The point I was trying to make is, my first experience with death wasn't a really challenging one. Neither was the second (my other grandpa, to whom I had a slightly better connection, but he lived through two wars, and I was a bit too small to understand). These experiences were early, I know that many people of my age still have all of there grandparents around and I can just say: Spend the time together you have left! Don't abandon them or just "put" them anywhere and never visit them again. They are family. They have stories to tell. And the reason for that I'm saying such things is for my grandma. I only had one. The one and only. (Because the other died before my birth). She was like the granny of your dreams. She used to give us candy all the time we'd visit (at least one time every week!), she made us "afternoon coffee" which meant delicious cake, coffee for the adults and chocolate for the children. We played board games, we went swimming, we played around in the garden, she told us stories and she always was patient with us candy-craving, hyperactive, funny little fools. 

When she died, my world broke into pieces. I learned what it meant. That word. "Death". That word I learned to fear. And I also learned what are the greatest regrets in life. Or at least mine. 

Because I used to visit my grandma every Sunday. As a little child I loved it, obviously. But I was at this (hilariously f*cking stupid) rebellious phase at the moment (I think I was like 12 or 13 years old) and my older brother was already an "adult" in my eyes (what means he just reached puberty). He was like: "It's lame being with grandma. I don't wanna go there." 
At first my parents were like: "F*ck you, too. We don't give a sh*t about what you want to do. You come with us". I mean they didn't say it like this, of course. But then they just thought that urging him to visit my grandma would neither make her nor him happier. So they just let him stay at home or hang out with friends sometimes. At some point I was envious. Secretly, (although it was very uuuncool) I enjoyed having "afternoon coffee" at my grandma's, but I was envious of his freedom. Of doing what he wanted.

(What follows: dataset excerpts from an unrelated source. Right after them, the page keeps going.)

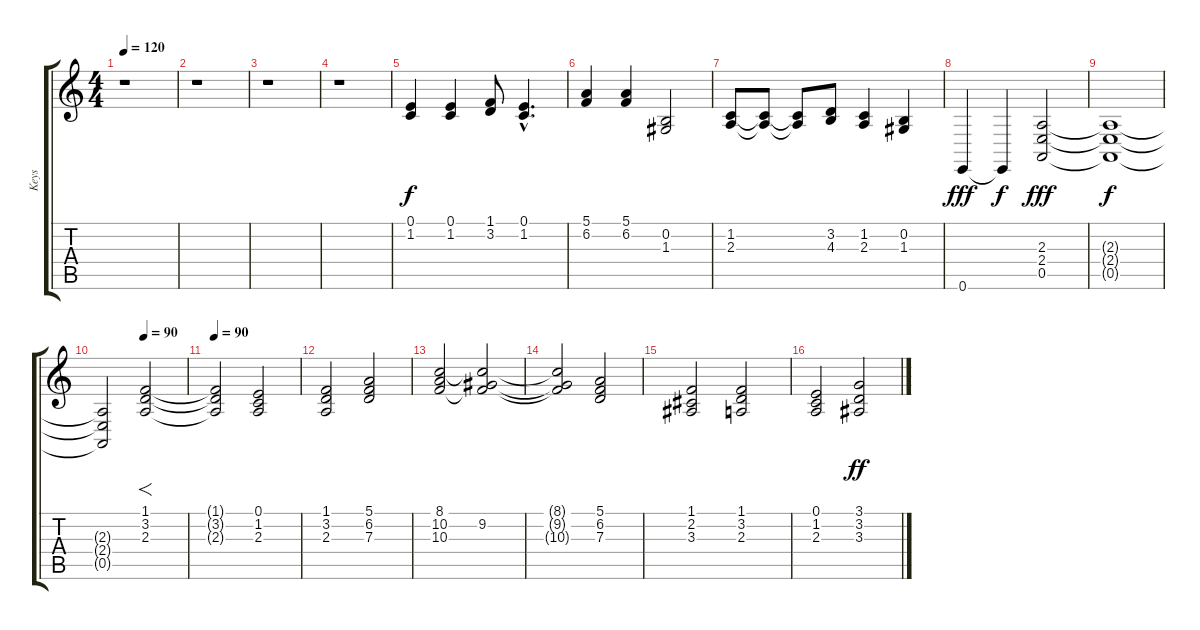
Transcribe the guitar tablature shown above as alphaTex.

\track ("Keys" "Keys") {instrument stringensemble1}
\staff {score tabs}
\tuning (E4 B3 G3 D3 A2 E2) {hide}
\ts (4 4)
\tempo 120
\clef g2
\ks c
r.1{dy f} |
r.1 |
r.1 |
r.1 |
(0.1 1.2).4 (0.1 1.2).4 (1.1 3.2).8 (0.1{hac} 1.2{hac}).4{d} |
(5.1 6.2).4 (5.1 6.2).4 (0.2 1.3).2 |
(1.2 2.3).8 (1.2{t} 2.3{t}).8 (1.2{t} 2.3{t}).8 (3.2 4.3).8 (1.2 2.3).4 (0.2 1.3).4 |
0.6.4{dy fff} 0.6{t}.4{dy f} (2.3 2.4 0.5).2{dy fff} |
(2.3{t} 2.4{t} 0.5{t}).1{dy f} |
\tempo (90 0.5)
(2.3{t} 2.4{t} 0.5{t}).2 (1.1 3.2 2.3).2{f balance 8} |
\tempo 90
(1.1{t} 3.2{t} 2.3{t}).2 (0.1 1.2 2.3).2 |
(1.1 3.2 2.3).2 (5.1 6.2 7.3).2 |
(8.1 10.2 10.3).2 (8.1{t} 9.2 10.3{t}).2 |
(8.1{t} 9.2{t} 10.3{t}).2 (5.1 6.2 7.3).2 |
(1.1 2.2 3.3).2 (1.1 3.2 2.3).2 |
(0.1 1.2 2.3).2 (3.1 3.2 3.3).2{dy ff}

So one weekend, I decided "not to go".

A part of me was feeling guilty, but the bigger part was satisfied with my decision: "You made it, look how adult and free you can act!" 
Two days later, my grandma died. I missed the last chance to see her, just because I was wanting to be cool or whatever for no particular reason. I know, she wasn't mad at me. She'd never be. But in my head and in my heart some voices kept telling me: "She may didn't even know that you loved her" "She was surely so sad that you didn't came to visit her. That's her last and bad memory of you" "You could have told her what she meant to you. But you f*cking stupid asshole, pretending to be cool or something had to stay at home!"

I know that none of this is true. I know that she knew how much I loved her. And I really really hope that she had only good memories of me before she died (if she even thought about me before dying). And I still regret that I didn't visit her. Because she meant so much to me. And she was ought to know that, I think. So, in a sad and regretful way, I found out the first truth about death: It's the only line that is final. If those were the last words you said to her, they were the last. You can't change anything. You can't make excuses. You can't explain yourself. It is like death answered all of the questions.